Mapa da Ucrânia em 2025, segundo o Kremlin

Porque é que Vladimir Putin insiste na ideia de que ucranianos e russos são “um só povo”? A resposta atravessa séculos de colonização e resistência.

Putin não está interessado na paz. O ataque de mísseis de domingo em Sumy, o pior ataque civil deste ano, prova que o presidente russo está determinado a expandir-se para a Ucrânia a qualquer custo.

A verdade é que esta é uma guerra de ideias, narrativas e mitos – que pode ser rastreada até meados do século XV, quando Ivan, o Terrível, Grão-Duque da Moscóvia, se declarou o primeiro “czar” de toda a Rússia.

Na sua busca pelo poder, Ivan, o Terrível, desafiou o rei Sigismundo I da Polónia, que, na qualidade de duque da Rus, governava os territórios que hoje constituem partes da atual Ucrânia.

Os governantes russos têm frequentemente reaproveitado a história para construir o seu poder – é o que sustenta, num artigo no The Conversation, o historiador da Universidade Católica Australiana, Darius von Guttner Sporzynski.

Em 2021, Putin escreveu um ensaio muito conhecido em que apelidava os russos e os ucranianos de “um só povo”. O autor baseava-se em crenças antigas de que a Rússia tem o direito de “restaurar” ou reunir terras que outrora governou.

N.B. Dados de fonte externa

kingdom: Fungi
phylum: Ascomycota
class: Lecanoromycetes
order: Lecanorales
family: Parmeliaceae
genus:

A Ucrânia sobreviveu a proibições da sua língua, a políticas de assimilação forçada e a fomes como o Holodomor, orquestrado por Estaline na década de 1930.

A Ucrânia declarou independência da Rússia em 1991; agora, tentam resistir-lhe.

Putin não larga a história

Uma vasta extensão do antigo reino medieval de Kyivan Rus incorporou territórios na atual Ucrânia, Bielorrússia e Rússia, incluindo a capital da Ucrânia, Kiev.

De 1386 a 1772, a maior parte destas terras esteve sob o domínio da Polónia-Lituânia, governada pela dinastia lituana dos Jagiellon e seus sucessores.

Hoje em dia, a Rússia aponta frequentemente para a Rus de Kyiv (que durou do século IX ao século XIII), afirmando que está a reunir estas terras antigas, tal como Ivan, o Terrível, afirmou em meados do século XV.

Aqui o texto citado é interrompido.